# How do you write the equation in standard form of the circle for; endpoints of the diameter A(14, -7) and B(-10,9)?

Jan 12, 2016

${\left(x - 2\right)}^{2} + {\left(y - 1\right)}^{2} = 208$

#### Explanation:

The general form of a circle centred at $\left(a , b\right)$ and with radius $r$ is ${\left(x - a\right)}^{2} + {\left(y - b\right)}^{2} = {r}^{2}$.

So we first need to find the radius and the centre before we can find the equation.

Length of diameter will be distance between its endpoints.

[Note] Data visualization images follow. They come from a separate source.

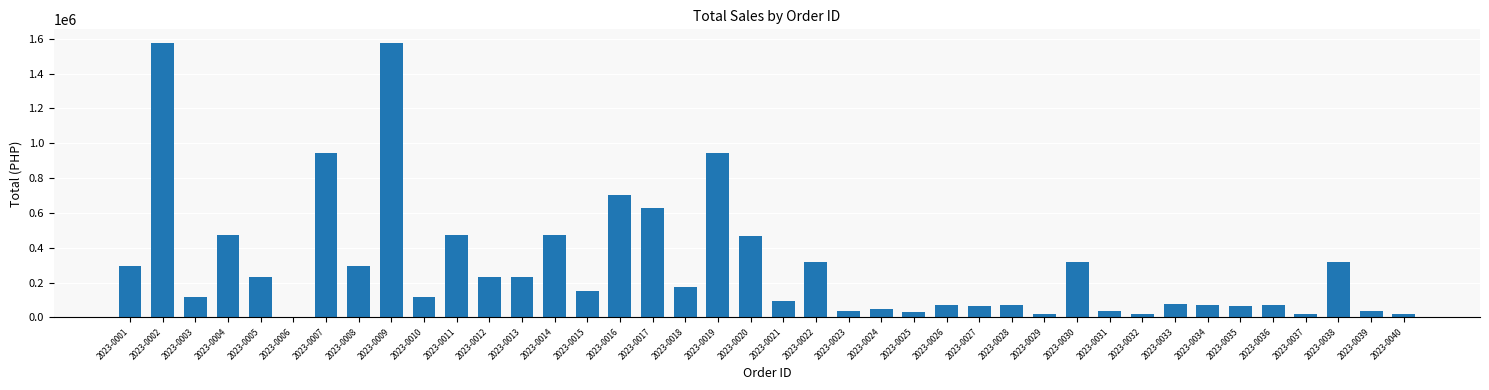

At which label does the data first exceed 152100?

2023-0001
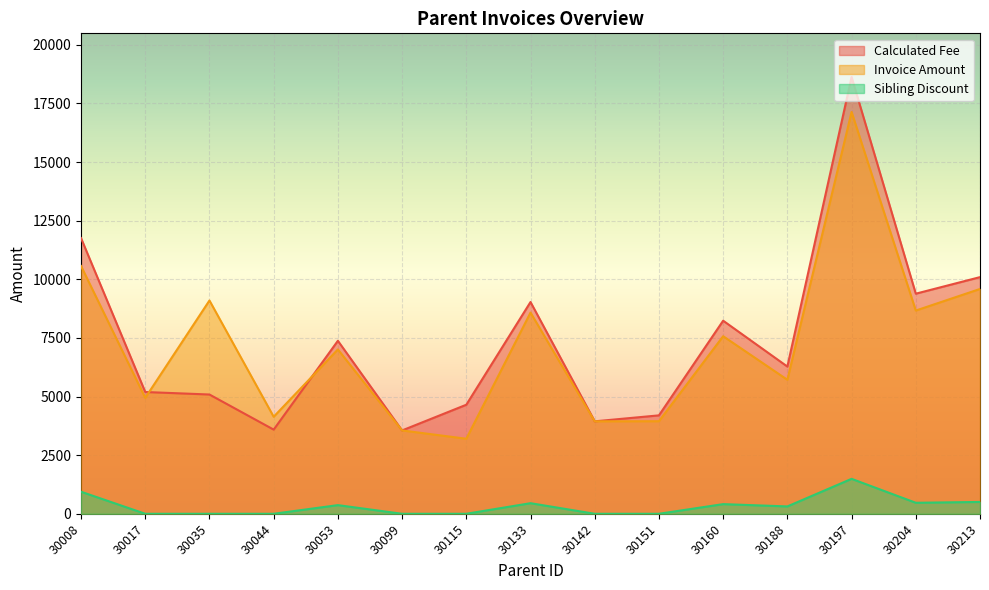

How many lines are shown in the chart?

3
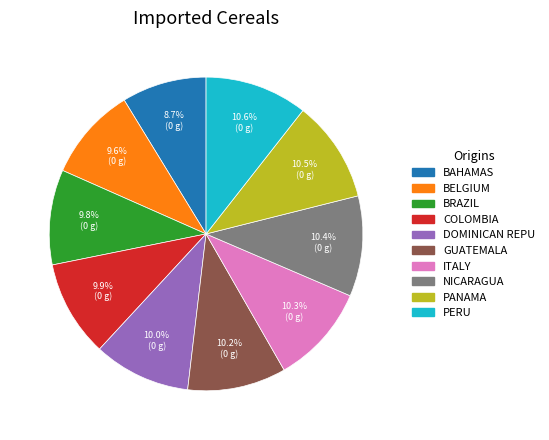

Count the number of slices in the pie.

10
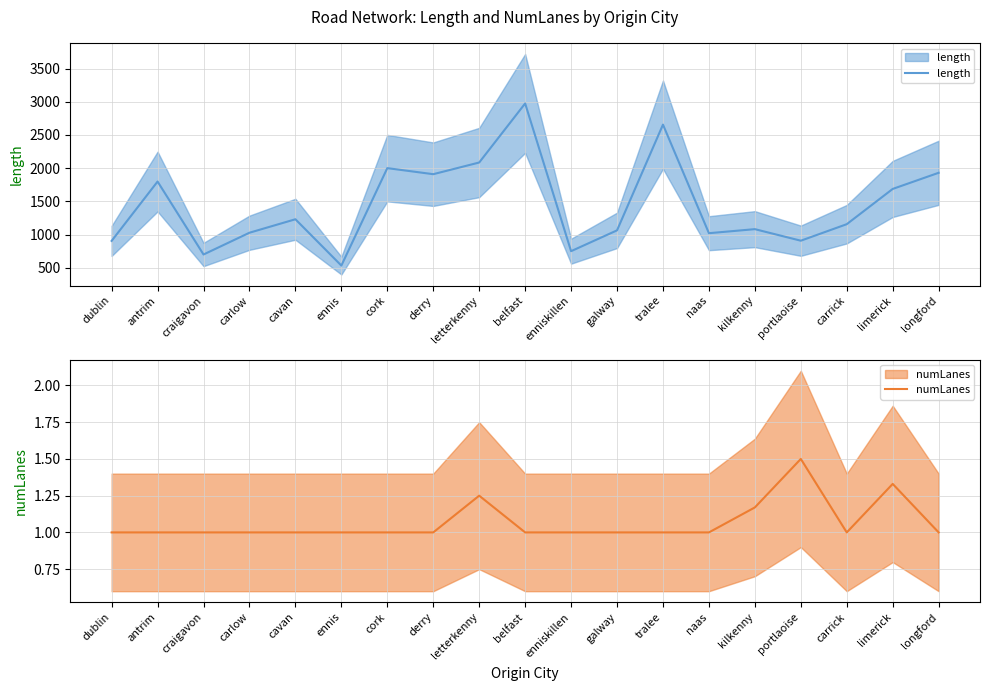

What is the difference between the maximum and minimum values in the length series?

2439.4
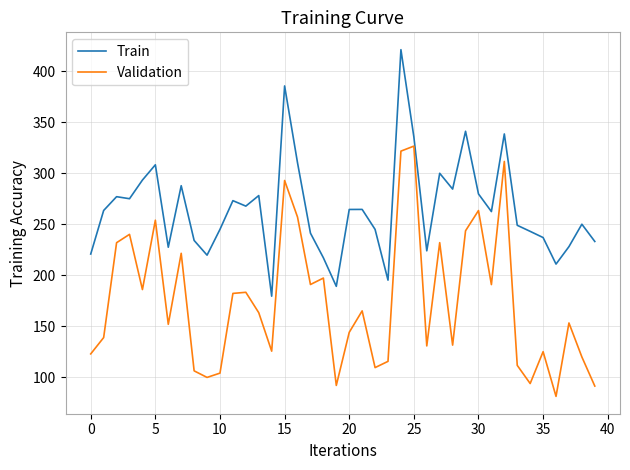

What is the maximum value shown in the chart?

421.1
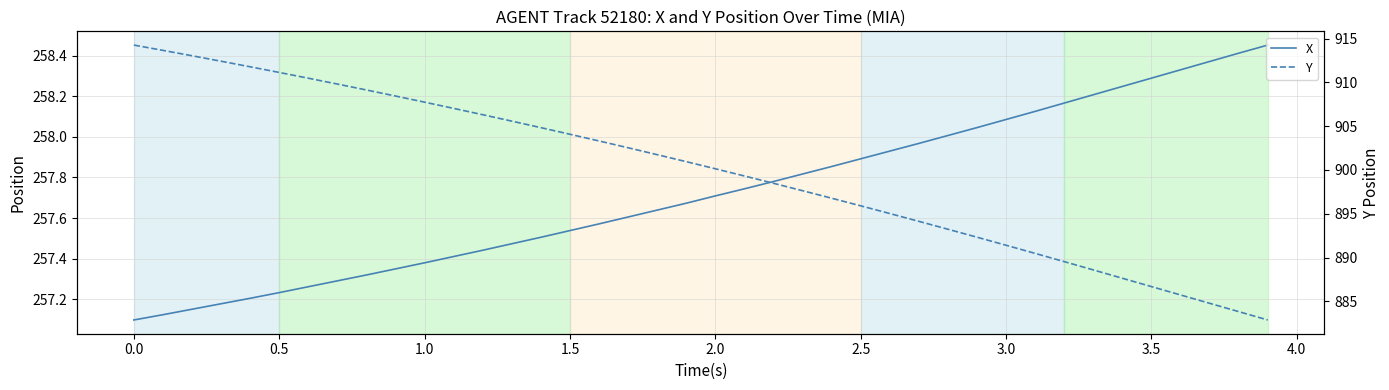

List the series in order of their peak value, highest first.

Y, X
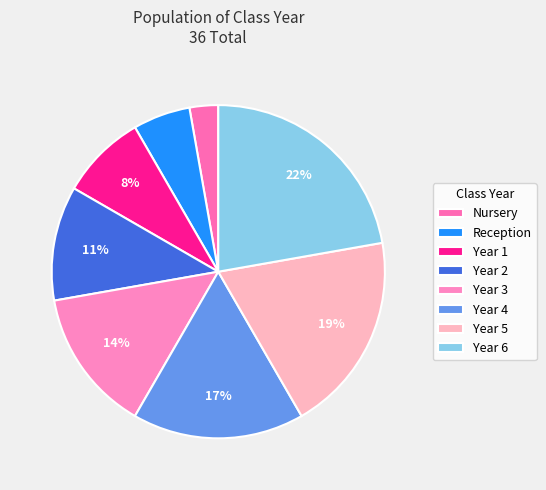

Is it true that Reception is 1% of the pie?

False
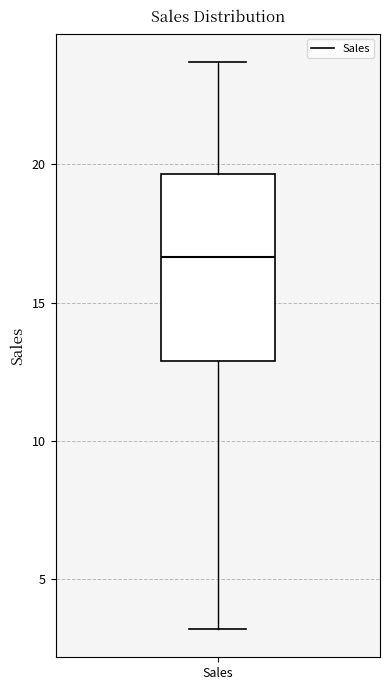

Where is the upper edge of the box for Sales on the y-axis? The values are not printed on the chart, so give them approximately, as read against the axis.

19.5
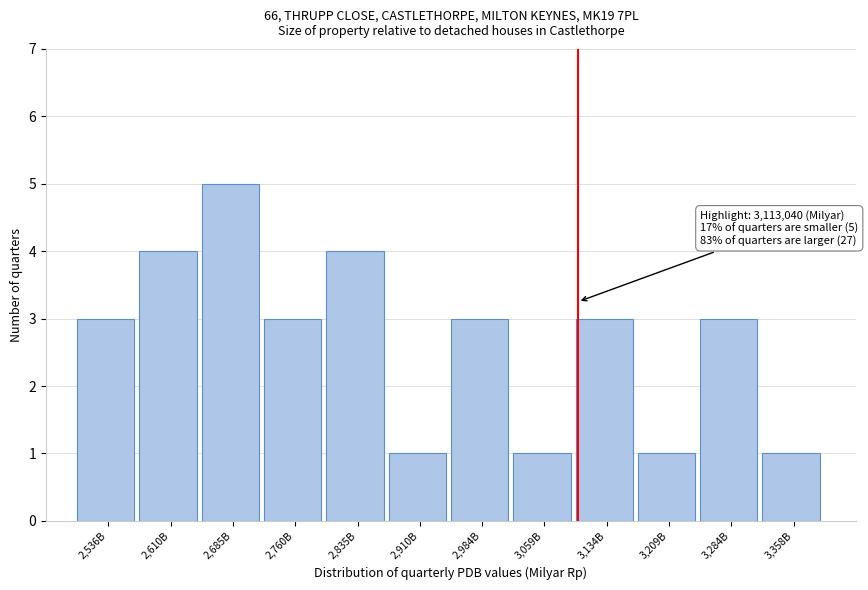

Reading left to right, extract all data points from this chart.

3	4	5	3	4	1	3	1	3	1	3	1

$\therefore d = \sqrt{{\left(14 - \left(- 10\right)\right)}^{2} + {\left(- 7 - 9\right)}^{2}} = \sqrt{832}$.

Therefore the radius $r = \frac{1}{2} d = \frac{1}{2} \sqrt{832}$.

This implies that ${r}^{2} = \frac{832}{4} = 208$.

The centre of the circle will be the midpoint of the diameter, ie

(a,b)=((14-10)/2;(9-7)/2)=(2,1).

Therefore the standard equation of this circle will be

${\left(x - 2\right)}^{2} + {\left(y - 1\right)}^{2} = 208$.